This messianic campaign rhetoric merely reflects what the office has evolved into after decades of public clamoring. The vision of the president as national guardian and spiritual redeemer is so ubiquitous it goes virtually unnoticed. Americans, left, right, and other, think of the “commander in chief” as a superhero, responsible for swooping to the rescue when danger strikes. And with great responsibility comes great power.

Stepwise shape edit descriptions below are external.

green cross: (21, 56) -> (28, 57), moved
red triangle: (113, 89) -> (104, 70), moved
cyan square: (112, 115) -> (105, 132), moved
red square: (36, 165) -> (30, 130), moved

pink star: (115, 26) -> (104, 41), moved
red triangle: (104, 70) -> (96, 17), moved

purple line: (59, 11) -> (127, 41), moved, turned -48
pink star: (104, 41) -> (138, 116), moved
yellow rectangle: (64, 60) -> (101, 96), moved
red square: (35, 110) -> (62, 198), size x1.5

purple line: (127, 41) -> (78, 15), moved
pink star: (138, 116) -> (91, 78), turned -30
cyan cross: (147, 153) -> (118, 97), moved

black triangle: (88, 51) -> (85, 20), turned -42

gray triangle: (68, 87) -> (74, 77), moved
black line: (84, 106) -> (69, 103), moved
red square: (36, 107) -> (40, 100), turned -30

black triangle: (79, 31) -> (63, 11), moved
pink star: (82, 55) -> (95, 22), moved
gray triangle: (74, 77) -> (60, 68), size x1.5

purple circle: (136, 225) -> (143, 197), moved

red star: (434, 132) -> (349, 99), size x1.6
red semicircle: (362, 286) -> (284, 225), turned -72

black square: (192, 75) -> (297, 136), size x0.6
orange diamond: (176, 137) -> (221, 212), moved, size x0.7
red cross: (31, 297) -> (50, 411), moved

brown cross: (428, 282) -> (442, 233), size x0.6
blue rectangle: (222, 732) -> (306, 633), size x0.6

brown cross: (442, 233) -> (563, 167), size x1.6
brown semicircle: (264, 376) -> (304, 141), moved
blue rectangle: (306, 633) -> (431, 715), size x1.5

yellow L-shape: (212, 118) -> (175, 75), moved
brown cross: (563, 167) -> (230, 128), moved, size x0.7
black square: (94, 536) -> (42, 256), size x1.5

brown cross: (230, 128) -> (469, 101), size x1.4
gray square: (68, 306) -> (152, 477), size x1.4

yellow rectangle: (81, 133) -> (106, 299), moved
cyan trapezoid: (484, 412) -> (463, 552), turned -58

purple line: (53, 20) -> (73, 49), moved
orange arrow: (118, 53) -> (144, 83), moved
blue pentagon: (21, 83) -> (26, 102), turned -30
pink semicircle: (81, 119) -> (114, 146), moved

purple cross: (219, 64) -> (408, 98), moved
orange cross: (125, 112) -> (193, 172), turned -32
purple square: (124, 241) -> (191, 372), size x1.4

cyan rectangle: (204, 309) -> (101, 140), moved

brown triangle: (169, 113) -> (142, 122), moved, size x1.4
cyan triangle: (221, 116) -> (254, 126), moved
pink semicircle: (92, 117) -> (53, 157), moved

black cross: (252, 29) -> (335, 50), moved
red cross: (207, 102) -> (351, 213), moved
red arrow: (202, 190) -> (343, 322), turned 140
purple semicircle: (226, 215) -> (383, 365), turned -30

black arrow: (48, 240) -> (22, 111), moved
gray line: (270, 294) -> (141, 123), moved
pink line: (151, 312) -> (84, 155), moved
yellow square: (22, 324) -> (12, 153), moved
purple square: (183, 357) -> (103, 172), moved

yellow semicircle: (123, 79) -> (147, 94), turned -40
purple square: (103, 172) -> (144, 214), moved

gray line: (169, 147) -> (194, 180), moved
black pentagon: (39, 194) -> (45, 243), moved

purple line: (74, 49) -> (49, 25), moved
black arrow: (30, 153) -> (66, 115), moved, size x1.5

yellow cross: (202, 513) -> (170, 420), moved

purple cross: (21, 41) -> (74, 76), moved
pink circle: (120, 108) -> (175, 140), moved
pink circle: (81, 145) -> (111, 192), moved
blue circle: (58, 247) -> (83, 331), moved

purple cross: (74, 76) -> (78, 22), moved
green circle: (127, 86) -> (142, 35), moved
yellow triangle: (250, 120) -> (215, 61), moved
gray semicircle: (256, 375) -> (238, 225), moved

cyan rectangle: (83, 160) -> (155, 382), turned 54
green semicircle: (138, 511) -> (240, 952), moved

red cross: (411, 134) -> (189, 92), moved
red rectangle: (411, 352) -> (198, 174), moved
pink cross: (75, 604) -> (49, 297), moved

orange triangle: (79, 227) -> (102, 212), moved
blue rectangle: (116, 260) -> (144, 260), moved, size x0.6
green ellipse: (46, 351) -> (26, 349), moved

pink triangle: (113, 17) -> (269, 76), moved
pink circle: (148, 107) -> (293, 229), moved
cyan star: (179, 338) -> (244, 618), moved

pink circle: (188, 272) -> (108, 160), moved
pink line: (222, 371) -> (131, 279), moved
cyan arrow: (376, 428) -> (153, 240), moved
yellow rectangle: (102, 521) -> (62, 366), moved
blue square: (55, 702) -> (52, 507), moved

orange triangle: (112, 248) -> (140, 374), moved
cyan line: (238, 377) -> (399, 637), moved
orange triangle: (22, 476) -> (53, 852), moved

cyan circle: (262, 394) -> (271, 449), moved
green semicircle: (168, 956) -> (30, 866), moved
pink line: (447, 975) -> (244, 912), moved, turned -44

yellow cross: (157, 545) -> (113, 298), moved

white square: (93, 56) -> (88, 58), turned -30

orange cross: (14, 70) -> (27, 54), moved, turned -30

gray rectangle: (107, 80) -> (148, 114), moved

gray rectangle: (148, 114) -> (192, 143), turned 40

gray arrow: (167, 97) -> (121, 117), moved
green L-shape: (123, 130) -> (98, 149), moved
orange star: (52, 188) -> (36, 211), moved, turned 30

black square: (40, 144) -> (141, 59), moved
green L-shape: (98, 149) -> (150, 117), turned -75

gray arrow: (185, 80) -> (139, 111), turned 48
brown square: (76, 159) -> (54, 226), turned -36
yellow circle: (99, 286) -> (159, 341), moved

It’s difficult for 21st-century Americans to imagine things any other way. The United States appears stuck with an imperial presidency, an office that concentrates enormous power in the hands of whichever professional politician manages to claw his way to the top. Americans appear deeply ambivalent about the results, alternately cursing the king and pining for Camelot. But executive power will continue to grow, and threats to civil liberties increase, until citizens reconsider the incentives we have given to a post that started out so humble. (“The Cult of the Presidency”, June 2008)
Pundits and commentators of nearly every politican persuasion talk endlessly, even mindlessly, about the POTUS “fixing the economy” and “turning the country around” and “giving people hope” and “leading us out of the recession” and so forth. Frankly, I often find it creepy, especially in its unchallenged prevalence. I might not agree with all of Healy’s libertarian views, but he is on the mark here, as was Brad in his talk: we have really lost our way when it comes to the original vision of our nation’s founders. Cardinal Dolan’s benedictions touched on the core principles of the founding, as they were exhortations to personal responsibility, authentic justice, and virtue rooted in objective truth. When those essential qualities aren’t present, or are very weak, the vacuum is filled with personal messiahs, faux justice, and “values” based on subjective whims and dubious ideological agendas.
Catholics, of all people, should recognize the place and the limits of politics within the much larger and meaningful realm of society. The Cardinal, in praying for our country’s political leaders, said, “Help them remember that the only just government is the government that serves its citizens rather than itself.” Amen, amen, and amen.